17 progressive state attorney generals sued the Education Department on March 11 “arguing that its new order demanding voluminous piles of student admissions data in an attempt to thwart covert affirmative action is onerous, untenable, and in some cases impossible to fulfill,” reports The College Fix. “The states are also asking the court to block the administrative demand for the data because, they argue, it is unlawful to ‘collect data to further partisan political ends.'”
A presidential memorandum, issued last August by President Donald Trump, told the Education Department to require universities to submit detailed admissions data, including race, sex, standardized test scores, and GPAs of applicants and admitted students.
Education Secretary Linda McMahon said last year that once this data was collected, it would “allow Americans to ensure race-based preferences are not used in university admissions processes.”
As The College Fix adds:
Trump’s directive instructed McMahon to overhaul the Integrated Postsecondary Education Data System, or IPEDS, to better track the data and identify noncompliant institutions. Consequences could include penalties, such as loss of federal funding, if universities failed to comply.
The states in their lawsuit argue the directive is too much — especially since the Education Department is now demanding retroactive data from the past seven years.
The data request “is unprecedented in scope, seeking a vast array of disaggregated data from the 2025-2026 academic year and six prior years,” say the attorney generals in their court complaint.
“Never before has IPEDS sought retroactive data; never before has IPEDS sought such a vast array of disaggregated data; and never before has the Department of Education so quickly effected a major change to IPEDS.”
Washington State Attorney General Nick Brown alleges that the department’s “rushed implementation of the new data requirements ignores the incredible burden they place on institutions and dramatically increases the possibility of inadvertent reporting errors and unreliable data.” “For example, in their haste to roll out the new requirements, ED failed to provide definitions for critical terms, leaving universities guessing what information they are supposed to provide, and facing severe financial penalties if they guess wrong.

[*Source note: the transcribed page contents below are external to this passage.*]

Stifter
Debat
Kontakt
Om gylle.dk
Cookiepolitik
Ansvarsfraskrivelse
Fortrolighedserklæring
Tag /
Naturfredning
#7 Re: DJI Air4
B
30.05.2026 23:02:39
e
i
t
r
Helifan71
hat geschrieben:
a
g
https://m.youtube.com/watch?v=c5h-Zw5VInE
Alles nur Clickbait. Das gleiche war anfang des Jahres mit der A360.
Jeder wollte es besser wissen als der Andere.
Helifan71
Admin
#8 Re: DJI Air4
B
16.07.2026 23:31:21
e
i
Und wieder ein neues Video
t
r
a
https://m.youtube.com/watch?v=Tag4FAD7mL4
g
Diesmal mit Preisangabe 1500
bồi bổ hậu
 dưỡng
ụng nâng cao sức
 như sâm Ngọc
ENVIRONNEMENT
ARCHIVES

Furthermore, ED has eliminated hundreds of positions, including within the very offices responsible for providing clarity about the requirements to universities.”
The state attorney generals claim several requested data items cannot even be provided by some colleges: “Some [colleges] do not ask students to identify their race; others do not require test scores for admission.”
The attorneys general that brought this lawsuit are from the states of California, Colorado, Connecticut, Delaware, Hawaii, Illinois, Maryland, Massachusetts, Nevada, New Jersey, New York, Oregon, Rhode Island, Vermont, Virginia, Washington, and Wisconsin.